- [Your objective]: What you write should be the line containing "端系统利用应用层生成分组。<br/>" followed by every line after it to the end of the listing, exactly as given, and nothing more.

- [The records]:
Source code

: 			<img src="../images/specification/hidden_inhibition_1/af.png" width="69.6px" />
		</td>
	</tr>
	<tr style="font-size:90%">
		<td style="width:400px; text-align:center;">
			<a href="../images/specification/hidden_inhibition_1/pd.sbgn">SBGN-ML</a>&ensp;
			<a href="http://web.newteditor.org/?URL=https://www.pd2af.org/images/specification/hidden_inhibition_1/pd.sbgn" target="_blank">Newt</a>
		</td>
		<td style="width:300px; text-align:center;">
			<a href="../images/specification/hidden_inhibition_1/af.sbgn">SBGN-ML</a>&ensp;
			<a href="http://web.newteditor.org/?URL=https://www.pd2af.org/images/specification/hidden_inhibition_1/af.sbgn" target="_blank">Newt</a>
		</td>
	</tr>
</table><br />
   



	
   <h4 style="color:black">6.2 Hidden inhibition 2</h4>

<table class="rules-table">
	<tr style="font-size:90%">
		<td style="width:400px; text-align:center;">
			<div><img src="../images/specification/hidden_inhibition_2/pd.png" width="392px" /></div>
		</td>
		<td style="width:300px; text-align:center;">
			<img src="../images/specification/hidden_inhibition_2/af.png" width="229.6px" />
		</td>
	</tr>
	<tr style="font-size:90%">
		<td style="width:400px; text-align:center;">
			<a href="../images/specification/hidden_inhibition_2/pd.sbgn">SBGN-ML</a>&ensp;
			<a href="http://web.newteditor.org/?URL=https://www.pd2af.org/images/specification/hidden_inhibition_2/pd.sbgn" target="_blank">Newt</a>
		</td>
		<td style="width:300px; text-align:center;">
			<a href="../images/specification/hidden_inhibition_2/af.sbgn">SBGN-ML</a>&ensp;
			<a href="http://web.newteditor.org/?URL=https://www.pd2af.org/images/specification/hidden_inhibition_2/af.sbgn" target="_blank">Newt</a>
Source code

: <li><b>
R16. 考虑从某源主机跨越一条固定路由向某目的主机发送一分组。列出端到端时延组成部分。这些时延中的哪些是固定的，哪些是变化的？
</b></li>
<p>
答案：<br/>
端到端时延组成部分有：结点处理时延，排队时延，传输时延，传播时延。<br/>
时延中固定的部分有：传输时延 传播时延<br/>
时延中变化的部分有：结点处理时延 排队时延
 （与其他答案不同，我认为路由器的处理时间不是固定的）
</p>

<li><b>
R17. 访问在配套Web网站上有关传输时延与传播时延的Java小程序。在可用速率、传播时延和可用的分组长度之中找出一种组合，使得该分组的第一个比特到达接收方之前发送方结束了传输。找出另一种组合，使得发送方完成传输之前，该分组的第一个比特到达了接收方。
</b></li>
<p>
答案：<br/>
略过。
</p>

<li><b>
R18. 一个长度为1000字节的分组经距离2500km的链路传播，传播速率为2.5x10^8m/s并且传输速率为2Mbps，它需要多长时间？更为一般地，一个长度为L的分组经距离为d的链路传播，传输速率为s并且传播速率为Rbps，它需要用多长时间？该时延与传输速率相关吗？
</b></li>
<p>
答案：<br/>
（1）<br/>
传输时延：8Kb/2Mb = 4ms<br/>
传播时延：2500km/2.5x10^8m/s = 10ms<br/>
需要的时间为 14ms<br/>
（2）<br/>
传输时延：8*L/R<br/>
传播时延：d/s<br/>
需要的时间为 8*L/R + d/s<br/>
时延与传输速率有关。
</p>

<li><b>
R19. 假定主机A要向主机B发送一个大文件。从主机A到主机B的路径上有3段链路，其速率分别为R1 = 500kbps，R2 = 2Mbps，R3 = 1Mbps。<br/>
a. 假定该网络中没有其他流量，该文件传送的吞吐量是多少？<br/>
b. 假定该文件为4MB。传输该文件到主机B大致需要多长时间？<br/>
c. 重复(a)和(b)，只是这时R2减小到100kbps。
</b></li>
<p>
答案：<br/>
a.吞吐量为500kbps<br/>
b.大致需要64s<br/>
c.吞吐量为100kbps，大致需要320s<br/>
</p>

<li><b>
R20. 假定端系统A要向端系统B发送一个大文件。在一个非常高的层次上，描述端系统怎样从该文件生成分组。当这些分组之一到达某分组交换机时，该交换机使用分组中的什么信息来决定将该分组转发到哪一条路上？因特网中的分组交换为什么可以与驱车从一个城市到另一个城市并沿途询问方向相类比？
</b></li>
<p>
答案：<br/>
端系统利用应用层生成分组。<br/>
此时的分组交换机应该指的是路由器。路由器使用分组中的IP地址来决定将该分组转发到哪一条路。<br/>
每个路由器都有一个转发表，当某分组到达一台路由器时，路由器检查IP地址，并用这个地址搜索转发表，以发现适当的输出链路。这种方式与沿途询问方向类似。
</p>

- [Solution to the exercise]:
端系统利用应用层生成分组。<br/>
此时的分组交换机应该指的是路由器。路由器使用分组中的IP地址来决定将该分组转发到哪一条路。<br/>
每个路由器都有一个转发表，当某分组到达一台路由器时，路由器检查IP地址，并用这个地址搜索转发表，以发现适当的输出链路。这种方式与沿途询问方向类似。
</p>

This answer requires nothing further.